In the Sunday Nov. 17 elections, turnout was low, with nearly half of all voters staying at home.

Former socialist president Michelle Bachelet (2006-2010) took 47 percent of the vote, against 25 percent for her right-wing opponent Evelyn Matthei. They will face off in the second round.

Today, Bachelet and Matthei are the faces of the centre-left and the right which, since the end of the 1973-1990 military dictatorship, have maintained a socially fragmented status quo characterised by growing inequality.

“People can still remember a state that was more inclusive, that was part of a process of social participation, that accepted the presence of representatives of lower-income sectors in its administration, and that was toppled by the military” in 1973, anthropologist Juan Carlos Skewes from the Alberto Hurtado University told IPS.

The incomes of the richest five percent of Chilean families are 270 times the incomes of the poorest five percent, according to statistics provided to IPS by the Fundación Sol, a think tank that specialises in labour and social issues.

Daniel Hurtado believes that “the state should assume the role of guaranteeing education for society as a whole, rather than handing out crumbs.”

He said the country’s economic development model “is reflected in the fact that a very few have the means and are the owners of everything. That is another world; they govern, they progress. All the majority of us can do is swim against the current, pick up the scholarships that they toss our way, so we can study.”

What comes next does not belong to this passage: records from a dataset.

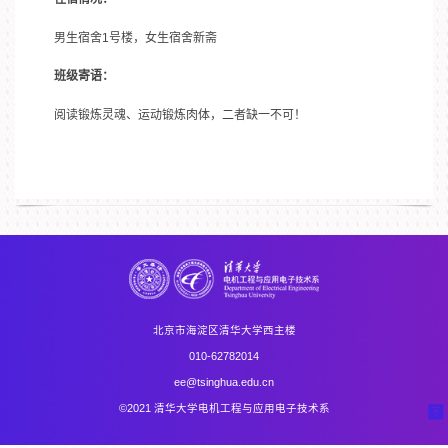
男生宿舍1号楼，女生宿舍新斋
班级寄语：
阅读锻炼灵魂、运动锻炼肉体，二者缺一不可！
北京市海淀区清华大学西主楼
010-62782014
ee@tsinghua.edu.cn
©2021 清华大学电机工程与应用电子技术系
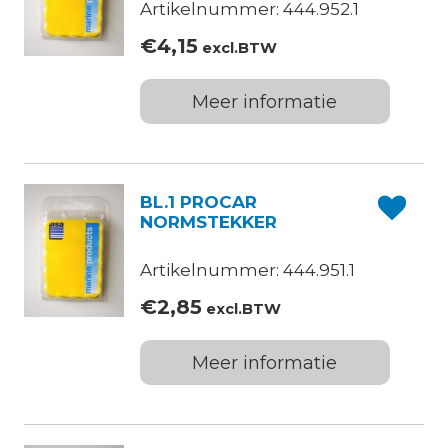
Artikelnummer: 444.952.1
€
4,15
excl.BTW
Meer informatie
BL.1 PROCAR
NORMSTEKKER
Artikelnummer: 444.951.1
€
2,85
excl.BTW
Meer informatie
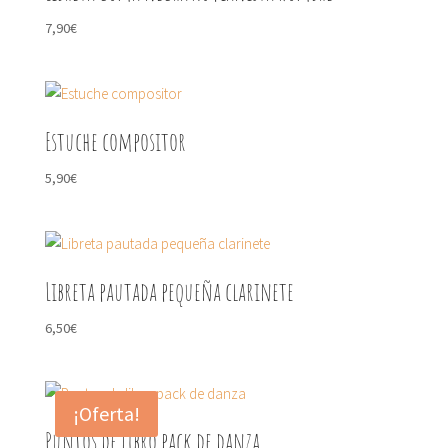
7,90
€
Estuche compositor
5,90
€
Libreta pautada pequeña clarinete
6,50
€
¡Oferta!
Puntos de libro pack de danza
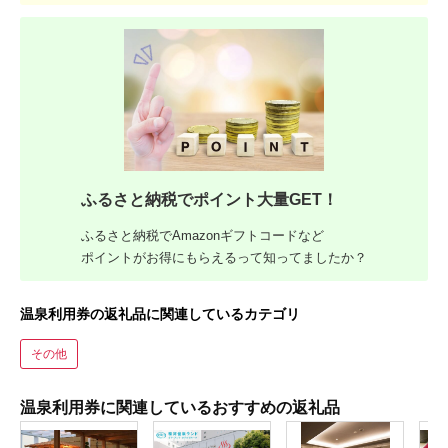
ふるさと納税でポイント大量GET！
ふるさと納税でAmazonギフトコードなど
ポイントがお得にもらえるって知ってましたか？
温泉利用券の返礼品に関連しているカテゴリ
その他
温泉利用券に関連しているおすすめの返礼品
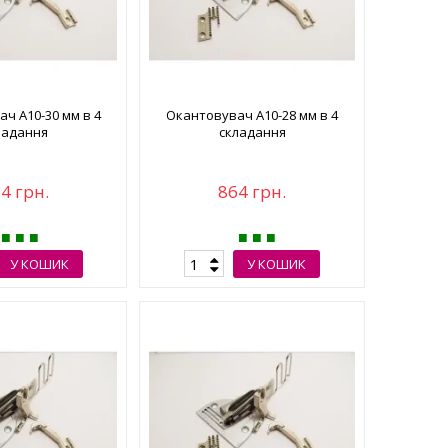
ч А10-30 мм в 4
Окантовувач А10-28 мм в 4
ладання
складання
4 грн.
864 грн.
У КОШИК
У КОШИК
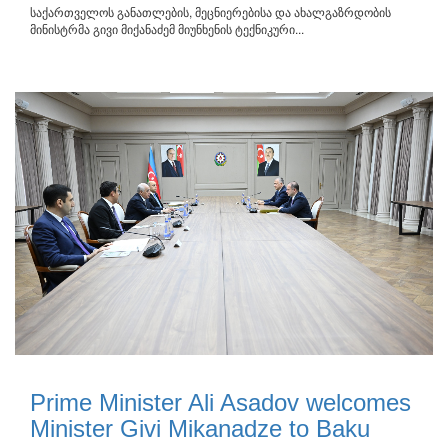
საქართველოს განათლების, მეცნიერებისა და ახალგაზრდობის
მინისტრმა გივი მიქანაძემ მიუნხენის ტექნიკური...
Prime Minister Ali Asadov welcomes
Minister Givi Mikanadze to Baku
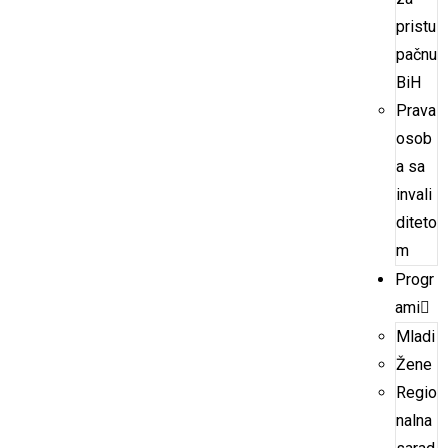
pristu
pačnu
BiH
Prava
osob
a sa
invali
diteto
m
Progr
ami
Mladi
Žene
Regio
nalna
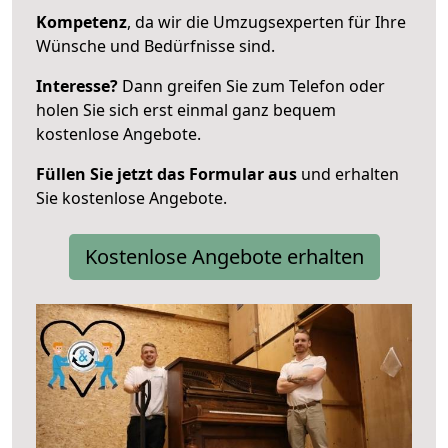
Kompetenz
, da wir die Umzugsexperten für Ihre
Wünsche und Bedürfnisse sind.
Interesse?
Dann greifen Sie zum Telefon oder
holen Sie sich erst einmal ganz bequem
kostenlose Angebote.
Füllen Sie jetzt das Formular aus
und erhalten
Sie kostenlose Angebote.
Kostenlose Angebote erhalten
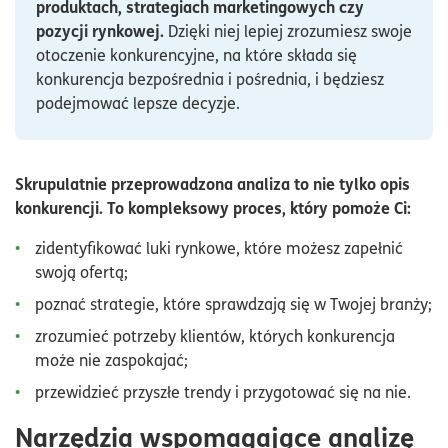
produktach, strategiach marketingowych czy
pozycji rynkowej.
Dzięki niej lepiej zrozumiesz swoje
otoczenie konkurencyjne, na które składa się
konkurencja bezpośrednia i pośrednia, i będziesz
podejmować lepsze decyzje.
Skrupulatnie przeprowadzona analiza to nie tylko opis
konkurencji. To kompleksowy proces, który pomoże Ci:
zidentyfikować luki rynkowe, które możesz zapełnić
swoją ofertą;
poznać strategie, które sprawdzają się w Twojej branży;
zrozumieć potrzeby klientów, których konkurencja
może nie zaspokajać;
przewidzieć przyszłe trendy i przygotować się na nie.
Narzędzia wspomagające analizę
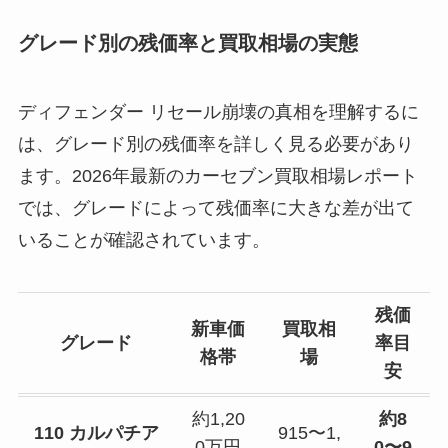
グレード別の残価率と買取相場の実態
ディフェンダー リセール崩壊の真相を理解するに
は、グレード別の残価率を詳しく見る必要があり
ます。2026年最新のカーセブン買取相場レポート
では、グレードによって残価率に大きな差が出て
いることが確認されています。
残価
新車価
買取相
グレード
率目
格帯
場
安
約1,20
約8
110 カルパチア
915〜1,
0万円
0〜9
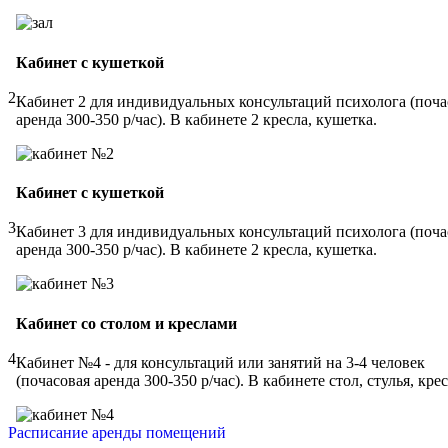
Кабинет с кушеткой
2
Кабинет 2 для индивидуальных консультаций психолога (поча
аренда 300-350 р/час). В кабинете 2 кресла, кушетка.
Кабинет с кушеткой
3
Кабинет 3 для индивидуальных консультаций психолога (поча
аренда 300-350 р/час). В кабинете 2 кресла, кушетка.
Кабинет со столом и креслами
4
Кабинет №4 - для консультаций или занятий на 3-4 человек
(почасовая аренда 300-350 р/час). В кабинете стол, стулья, крес
Расписание аренды помещений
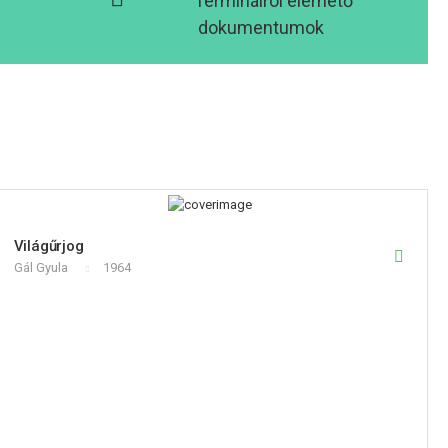
Terminálról elérhető
dokumentumok
Világűrjog
Gál Gyula
1964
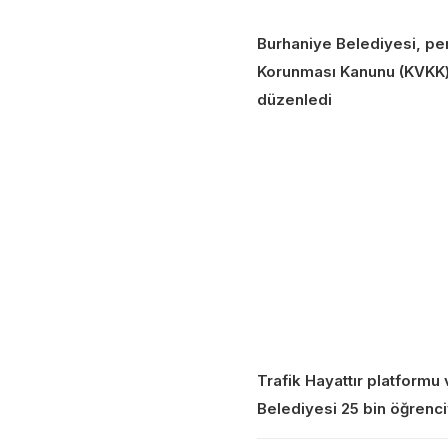
Burhaniye Belediyesi, per
Korunması Kanunu (KVKK) il
düzenledi
Trafik Hayattır platform
Belediyesi 25 bin öğrenci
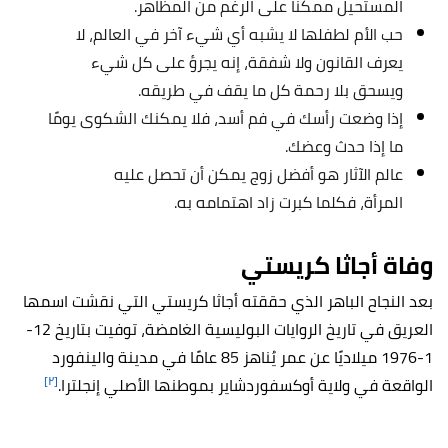
المستحيل ممكنًا على الرغم من المظاهر.
حب الأم لطفلها لا يشبه أي شيء آخر في العالم، لا
يعرف القانون ولا شفقة، إنه يجرؤ على كل شيء
ويسحق بلا رحمة كل ما يقف في طريقه.
إذا وضعت رأسك في فم أسد، فلا يمكنك الشكوى يومًا
ما إذا حدث وعضك.
عالم الآثار هو أفضل زوج يمكن أن تحصل عليه
المرأة، فكلما كبرت زاد اهتمامه به.
وفاة أجاثا كريستي
بعد النجاح الباهر الذي حققته أجاثا كريستي التي نقشت اسمها
العريق في تاريخ الروايات البوليسية الغامضة، توفيت بتاريخ 12-
1-1976 ميلاديًا عن عمر يُناهز 85 عامًا في مدينة والينفورد
[٢]
الواقعة في ولاية أوكسفوردشاير بموطنها الأصلي إنجلترا.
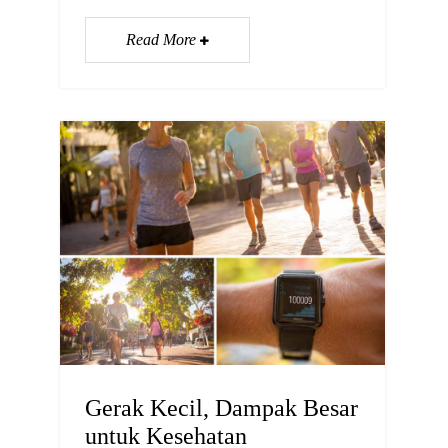
Read More
Gerak Kecil, Dampak Besar
untuk Kesehatan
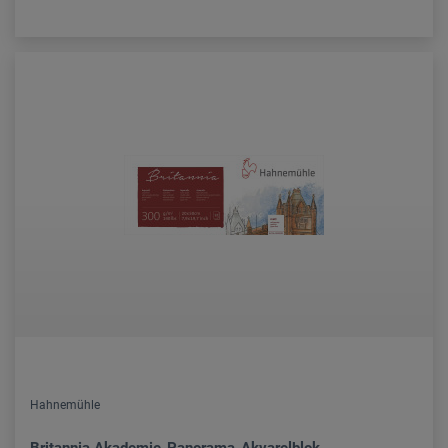
Hahnemühle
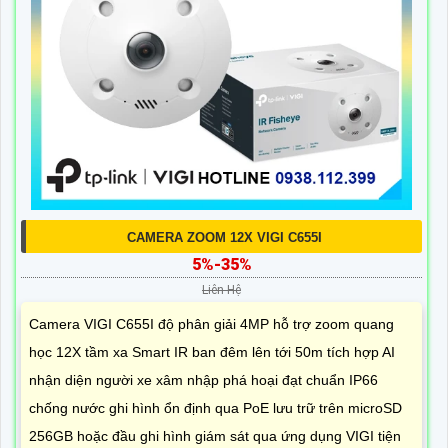
CAMERA ZOOM 12X VIGI C655I
5%-35%
Liên Hệ
Camera VIGI C655I độ phân giải 4MP hỗ trợ zoom quang
học 12X tầm xa Smart IR ban đêm lên tới 50m tích hợp AI
nhận diện người xe xâm nhập phá hoại đạt chuẩn IP66
chống nước ghi hình ổn định qua PoE lưu trữ trên microSD
256GB hoặc đầu ghi hình giám sát qua ứng dụng VIGI tiện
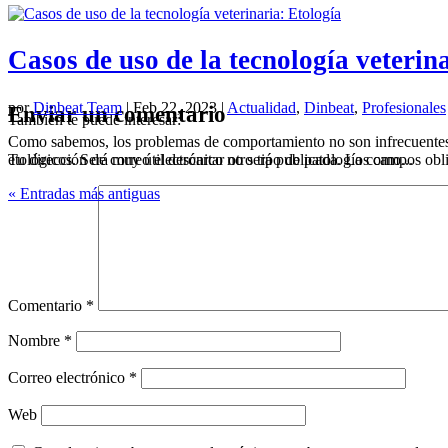
Casos de uso de la tecnología veterin
por
Dinbeat Team
|
Feb 22, 2023
|
Actualidad
,
Dinbeat
,
Profesionales
Enviar un comentario
También te puede interesar:
Como sabemos, los problemas de comportamiento no son infrecuentes en 
etológicos. Será muy útil descartar otro tipo de patología como...
Tu dirección de correo electrónico no será publicada.
Los campos obli
« Entradas más antiguas
Comentario
*
Nombre
*
Correo electrónico
*
Web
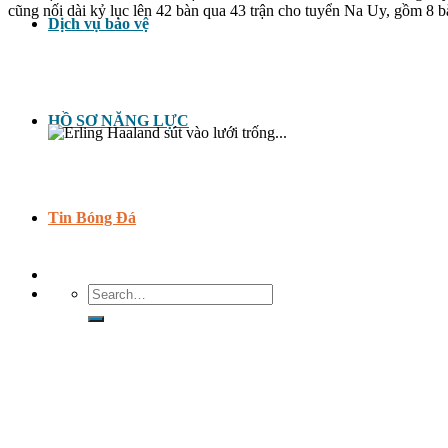
cũng nối dài kỷ lục lên 42 bàn qua 43 trận cho tuyển Na Uy, gồm 8 bà
Dịch vụ bảo vệ
HỒ SƠ NĂNG LỰC
Tin Bóng Đá
Search
for:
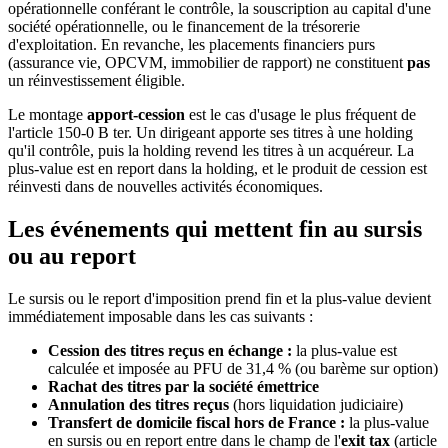
opérationnelle conférant le contrôle, la souscription au capital d'une
société opérationnelle, ou le financement de la trésorerie
d'exploitation. En revanche, les placements financiers purs
(assurance vie, OPCVM, immobilier de rapport) ne constituent
pas
un réinvestissement éligible.
Le montage
apport-cession
est le cas d'usage le plus fréquent de
l'article 150-0 B ter. Un dirigeant apporte ses titres à une holding
qu'il contrôle, puis la holding revend les titres à un acquéreur. La
plus-value est en report dans la holding, et le produit de cession est
réinvesti dans de nouvelles activités économiques.
Les événements qui mettent fin au sursis
ou au report
Le sursis ou le report d'imposition prend fin et la plus-value devient
immédiatement imposable dans les cas suivants :
Cession des titres reçus en échange :
la plus-value est
calculée et imposée au PFU de 31,4 % (ou barème sur option)
Rachat des titres par la société émettrice
Annulation des titres reçus
(hors liquidation judiciaire)
Transfert de domicile fiscal hors de France :
la plus-value
en sursis ou en report entre dans le champ de l'
exit tax
(article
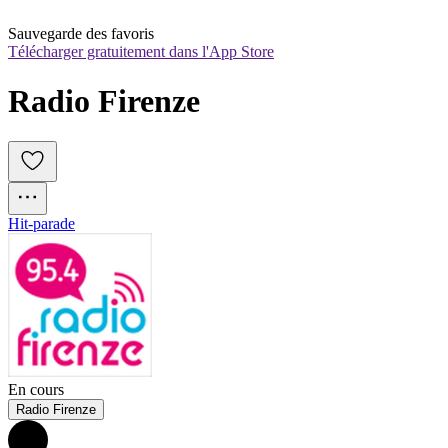
Sauvegarde des favoris
Télécharger gratuitement dans l'App Store
Radio Firenze
Hit-parade
En cours
Radio Firenze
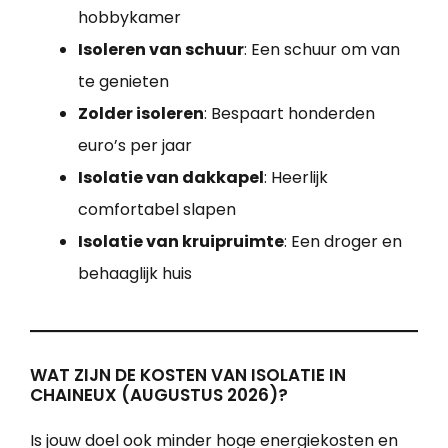
hobbykamer
Isoleren van schuur
: Een schuur om van
te genieten
Zolder isoleren
: Bespaart honderden
euro’s per jaar
Isolatie van dakkapel
: Heerlijk
comfortabel slapen
Isolatie van kruipruimte
: Een droger en
behaaglijk huis
WAT ZIJN DE KOSTEN VAN ISOLATIE IN
CHAINEUX (AUGUSTUS 2026)?
Is jouw doel ook minder hoge energiekosten en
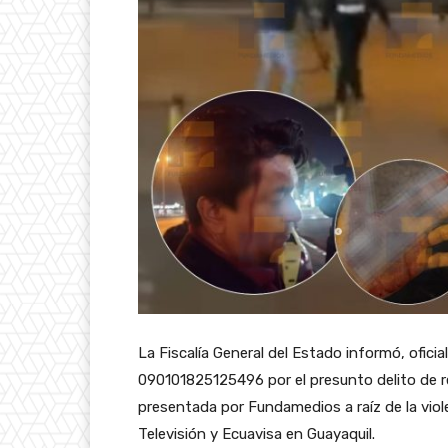
La Fiscalía General del Estado informó, oficia
090101825125496 por el presunto delito de res
presentada por Fundamedios a raíz de la viol
Televisión y Ecuavisa en Guayaquil.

Tuition-free education is one of the central demands of protests held in the last few years, especially since the massive student demonstrations that began to rock the country in 2011.

In Sunday’s elections, four former leaders of the student movement won seats in Congress, some of them by large margins, including Camila Vallejo of the Communist Party.

To achieve their demand for universal tuition-free education, they will have to negotiate with the next government, which will almost certainly be headed by Bachelet.

Bachelet, who pushed through an educational reform that fell short when she was president, has promised tuition-free university education within six years.

Edilia Rojas, a 69-year-old pensioner, told IPS: “If she says it, I believe her…I hope she lives up to her promise. I would like my grandson to study, to have opportunities.”

Rojas, who has one son and is a grandmother, works as a full-time domestic to cover her basic needs.

“I have been working since I was 16. I thought I would stop when I retired, but since my pension is small [300 dollars] I had to keep working,” she added.

Monday through Friday she cleans a family’s house, for less than 500 dollars a month. “That means I’m a slave to work,” she said.

Thanks to her hard work, her son went to the university, and didn’t have to fall into debt to do so. “My entire wages went towards tuition. We managed to eat thanks to the fact that I rented out some rooms in my house, and because I eat lunch in the house where I work. But it was very difficult nonetheless.

“My life has been kind of hard, but I’ve had good health,” she said. If her life had been different, Rojas added, she would have loved to live in the countryside, together with her two brothers who don’t have decent housing.

So in response to the question of what is most urgently needed in Chile, she doesn’t hesitate: access to affordable housing and a decent pension.